Na capital, mutirão acontece no dia 07 de agosto, dois dias antes do Dia dos Pais, com exames de DNA e reconhecimento de paternidade gratuitos

Às vésperas do Dia dos Pais, no dia 07 de agosto, a Defensoria Pública do Estado da Bahia (DPE/BA) realiza o principal mutirão da campanha “Meu Pai Tem Nome”, com atendimentos gratuitos voltados ao reconhecimento de paternidade e exames de DNA.

A ação acontece em Salvador, das 8h às 15h, na Arena Fonte Nova, com entrada pelo Portão 18, na Ladeira da Fonte, bairro de Nazaré. Além da capital, a ação se expande para mais de 30 cidades em todas as regiões da Bahia, que realizarão mutirões próprios ao longo de agosto.

Os exames de DNA, um dos serviços mais procurados da campanha, têm registrado crescimento na demanda. Somente entre janeiro e julho de 2026, a DPE/BA já realizou 1.089 coletas em todo estado — número que representa cerca de 70% do total de exames feitos em todo o ano de 2025, quando somou 1.552 coletas. Com a ação, a expectativa é que 2026 feche com um número ainda maior de exames realizados.

A campanha é promovida em todo o país pelo Conselho Nacional das Defensoras e Defensores Públicos Gerais (Condege) desde 2022 e tem como objetivo enfrentar a ausência paterna, oferecendo assistência jurídica integral e gratuita para o reconhecimento de paternidade e reduzindo o número de crianças e adolescentes sem o nome do pai na certidão de nascimento. Desde a criação da campanha, já foram realizados mais de 33 mil atendimentos em todo o Brasil.

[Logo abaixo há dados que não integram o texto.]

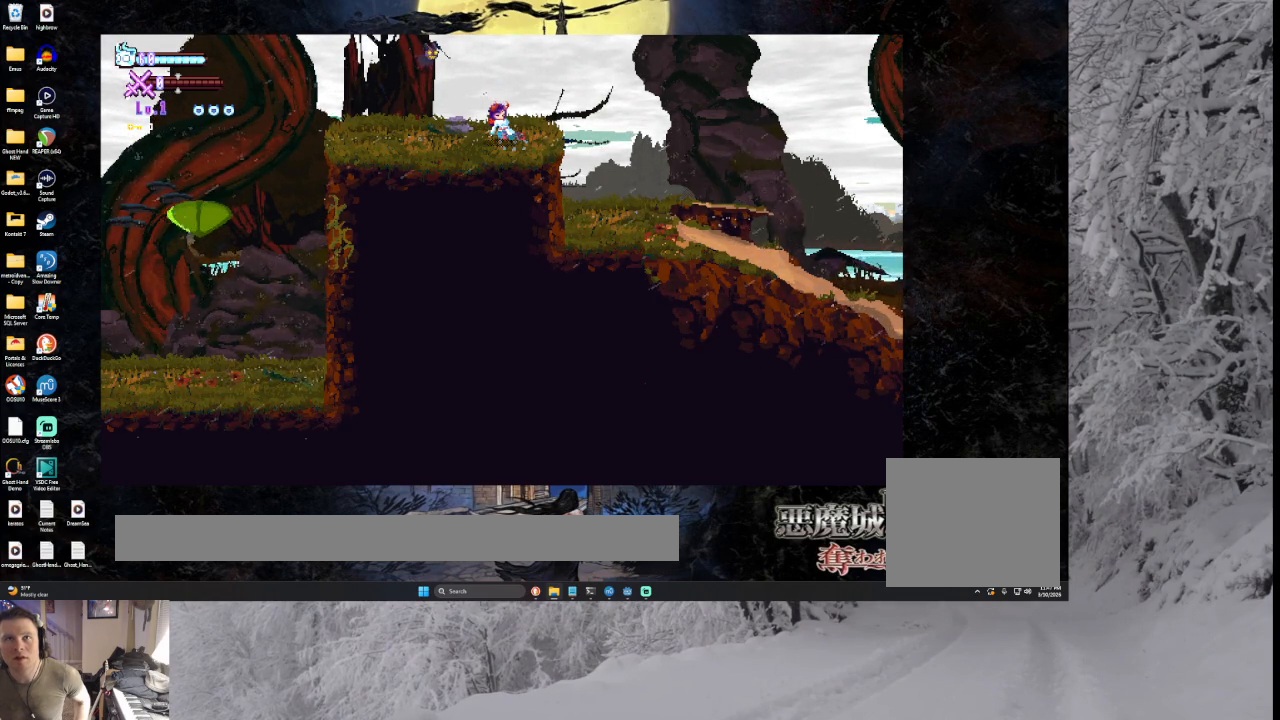
{"buttons": ["CROSS"], "left_stick": "center", "right_stick": "center", "events": []}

Na Bahia, a força-tarefa da Defensoria oferece exames gratuitos de DNA; reconhecimento espontâneo e socioafetivo de paternidade e maternidade, seja por vínculo biológico ou socioafetivo. Também orienta sobre atuação judicial e extrajudicial para garantia de pensão alimentícia; regularização de guarda e parentalidade responsável.

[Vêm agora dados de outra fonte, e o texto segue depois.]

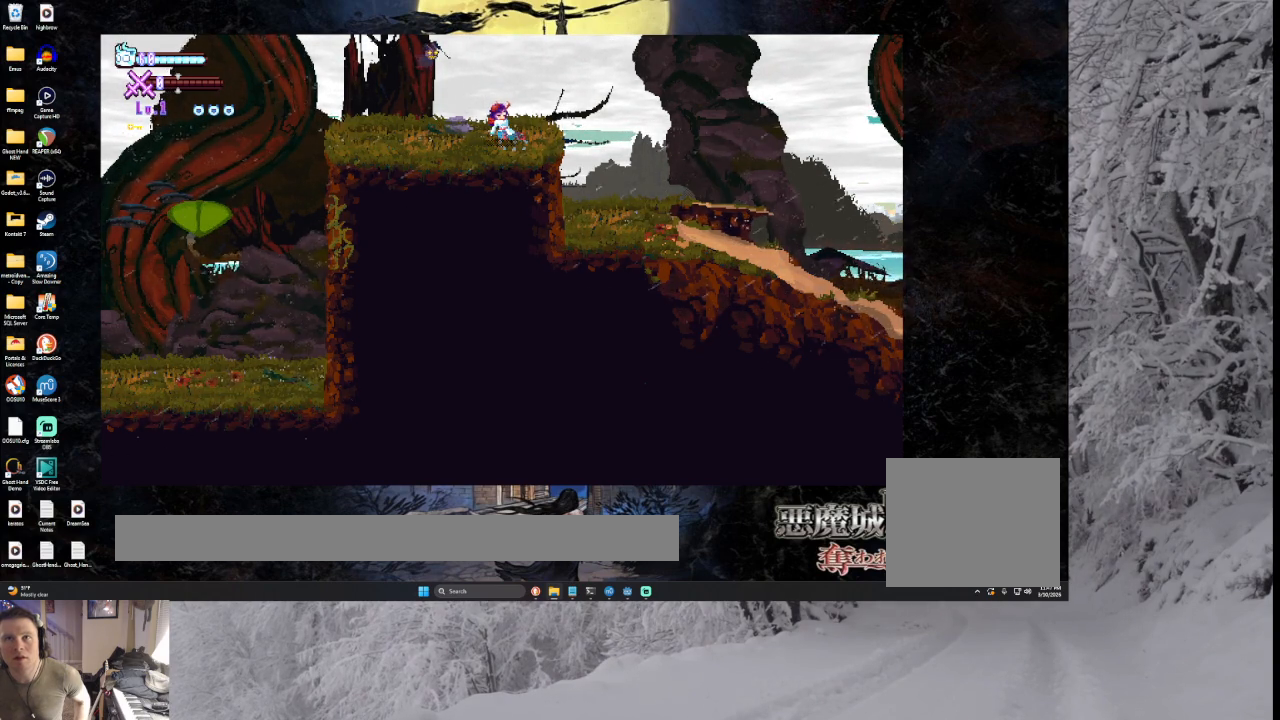
{"buttons": ["CROSS"], "left_stick": "center", "right_stick": "center", "events": []}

De acordo com a defensora pública geral do estado, Camila Canário, o vínculo de filiação é um direito fundamental que vai além da garantia de direitos sucessórios, como a herança: ele assegura à criança e ao adolescente o sentimento de pertencimento e a inserção no círculo social, fatores essenciais para o desenvolvimento infantil. Segundo ela, o reconhecimento também traz benefícios para quem já é adulto, com impactos importantes na construção da identidade e no bem-estar emocional.

“A paternidade não é apenas um dado no papel. É o que garante à criança o direito de saber de onde veio, de ter um nome completo e de pertencer a uma história. Por isso a Defensoria Pública trabalha o ano inteiro para que nenhuma baiana ou baiano cresça sem esse reconhecimento”, afirma a defensora-geral, Camila Canário.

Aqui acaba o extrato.